Beneath the fall of fire, her eyes still and sharpen off .
For the first time, they're aware."
If these lines hook you as they hooked me, get the novel as soon as possible since it keeps this superb lyrical prose to the end, though there is lots of action and intrigue to come later.
"Desideria" has a very intriguing premise: an actress who truly believes she is the character she plays - all actors have to believe that to some extent but for Ange it is *real* until she is led away from the props - and the execution alternating with surreal madhouse scenes that are as good as any such I've read is just perfect.

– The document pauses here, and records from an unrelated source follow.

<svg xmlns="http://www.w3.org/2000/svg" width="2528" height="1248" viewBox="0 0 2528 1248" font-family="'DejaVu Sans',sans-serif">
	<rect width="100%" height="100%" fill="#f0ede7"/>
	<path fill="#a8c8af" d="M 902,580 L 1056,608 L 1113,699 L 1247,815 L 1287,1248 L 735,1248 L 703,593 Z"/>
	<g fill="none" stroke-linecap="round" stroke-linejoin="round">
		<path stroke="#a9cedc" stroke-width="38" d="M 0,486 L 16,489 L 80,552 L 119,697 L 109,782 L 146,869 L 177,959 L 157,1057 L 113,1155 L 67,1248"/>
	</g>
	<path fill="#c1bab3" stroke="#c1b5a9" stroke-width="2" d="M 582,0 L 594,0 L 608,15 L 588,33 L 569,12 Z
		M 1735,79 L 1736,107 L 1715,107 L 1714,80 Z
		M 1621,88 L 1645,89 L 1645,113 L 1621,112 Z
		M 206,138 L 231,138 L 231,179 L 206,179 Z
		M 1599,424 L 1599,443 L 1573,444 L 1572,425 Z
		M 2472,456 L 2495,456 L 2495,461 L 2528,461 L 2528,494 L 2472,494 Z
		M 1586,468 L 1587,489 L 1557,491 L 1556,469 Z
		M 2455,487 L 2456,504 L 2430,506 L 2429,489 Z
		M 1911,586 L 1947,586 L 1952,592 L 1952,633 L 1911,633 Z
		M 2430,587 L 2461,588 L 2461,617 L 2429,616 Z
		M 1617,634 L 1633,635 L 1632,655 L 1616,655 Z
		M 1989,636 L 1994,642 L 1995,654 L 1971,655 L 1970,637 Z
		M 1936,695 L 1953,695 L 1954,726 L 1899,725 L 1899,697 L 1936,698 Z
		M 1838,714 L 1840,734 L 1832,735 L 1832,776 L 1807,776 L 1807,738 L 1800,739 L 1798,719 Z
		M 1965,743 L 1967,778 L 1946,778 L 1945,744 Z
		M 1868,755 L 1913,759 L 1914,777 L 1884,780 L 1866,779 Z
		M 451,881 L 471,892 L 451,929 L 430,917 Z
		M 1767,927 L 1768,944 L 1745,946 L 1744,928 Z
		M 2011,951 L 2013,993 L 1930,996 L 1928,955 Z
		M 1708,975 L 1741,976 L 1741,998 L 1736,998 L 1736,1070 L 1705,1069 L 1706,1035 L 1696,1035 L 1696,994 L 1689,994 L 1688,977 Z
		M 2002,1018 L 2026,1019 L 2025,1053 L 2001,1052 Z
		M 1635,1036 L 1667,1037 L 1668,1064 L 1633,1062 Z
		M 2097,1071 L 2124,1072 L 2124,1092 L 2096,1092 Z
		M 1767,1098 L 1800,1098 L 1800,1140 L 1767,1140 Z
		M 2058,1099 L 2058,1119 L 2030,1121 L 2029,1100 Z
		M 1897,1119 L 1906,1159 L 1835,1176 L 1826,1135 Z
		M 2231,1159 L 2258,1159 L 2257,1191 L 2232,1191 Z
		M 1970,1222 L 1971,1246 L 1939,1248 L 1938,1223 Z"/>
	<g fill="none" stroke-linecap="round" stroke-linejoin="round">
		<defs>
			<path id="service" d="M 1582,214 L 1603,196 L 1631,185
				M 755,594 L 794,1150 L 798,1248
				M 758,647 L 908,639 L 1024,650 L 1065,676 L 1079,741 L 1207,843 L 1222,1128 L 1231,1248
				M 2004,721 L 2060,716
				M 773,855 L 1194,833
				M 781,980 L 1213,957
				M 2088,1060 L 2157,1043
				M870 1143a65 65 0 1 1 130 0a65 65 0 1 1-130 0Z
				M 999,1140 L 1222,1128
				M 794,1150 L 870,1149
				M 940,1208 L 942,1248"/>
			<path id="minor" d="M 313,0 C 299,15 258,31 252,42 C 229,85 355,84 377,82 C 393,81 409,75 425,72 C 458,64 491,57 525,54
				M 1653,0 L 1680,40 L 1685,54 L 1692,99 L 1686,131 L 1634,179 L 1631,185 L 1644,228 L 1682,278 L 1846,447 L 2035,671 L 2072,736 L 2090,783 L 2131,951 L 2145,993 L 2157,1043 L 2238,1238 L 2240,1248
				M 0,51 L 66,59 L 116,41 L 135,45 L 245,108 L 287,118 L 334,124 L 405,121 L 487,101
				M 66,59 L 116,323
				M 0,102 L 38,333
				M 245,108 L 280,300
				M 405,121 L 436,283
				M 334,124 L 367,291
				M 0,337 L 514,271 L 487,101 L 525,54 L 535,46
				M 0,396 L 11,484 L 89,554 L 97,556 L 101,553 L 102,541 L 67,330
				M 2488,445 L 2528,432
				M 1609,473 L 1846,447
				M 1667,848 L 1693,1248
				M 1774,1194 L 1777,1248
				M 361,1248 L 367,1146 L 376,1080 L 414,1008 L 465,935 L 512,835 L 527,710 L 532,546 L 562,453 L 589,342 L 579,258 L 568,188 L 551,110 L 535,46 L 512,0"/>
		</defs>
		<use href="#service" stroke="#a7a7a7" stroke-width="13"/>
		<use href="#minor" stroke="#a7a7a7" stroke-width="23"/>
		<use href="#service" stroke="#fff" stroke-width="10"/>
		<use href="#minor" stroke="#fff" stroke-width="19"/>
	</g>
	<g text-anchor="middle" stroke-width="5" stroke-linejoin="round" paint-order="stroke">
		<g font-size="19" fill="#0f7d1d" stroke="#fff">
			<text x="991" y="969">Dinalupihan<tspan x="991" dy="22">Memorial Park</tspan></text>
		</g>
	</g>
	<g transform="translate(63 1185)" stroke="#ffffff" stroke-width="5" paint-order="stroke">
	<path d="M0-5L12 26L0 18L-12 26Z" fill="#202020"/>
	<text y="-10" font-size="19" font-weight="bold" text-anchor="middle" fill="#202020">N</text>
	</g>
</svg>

There are two story lines: Annie/Ange in the madhouse and Ange St.Loup in the Minerva intertwine and later conflict so the question of what is "real" and what is imagined becomes more and more important as the book goes on.
Split into named chapters alternating between the "present" when Ange has been taken to the madhouse and the past detailing her life as an actress in the theater, the novel features a lot of great characters, both in the theater troupe and in the asylum.
All the actors, including the manager and his wife, the screen writers, the thief turned actor by necessity have very interesting detailed life stories, though as the novel progresses we are starting to wonder if they are real or a figment of Annie's imagination who believes herself being an actress when she is just a regular mental inmate. What about the madhouse and her brutal guards and strange inmates? And then there is the play of the title with a scenario that somehow materializes into Minerva and resembles what is to come...
The resolution of the dual-storylines is excellent and the ending is great making this a debut to remember. Just unbelievably good!!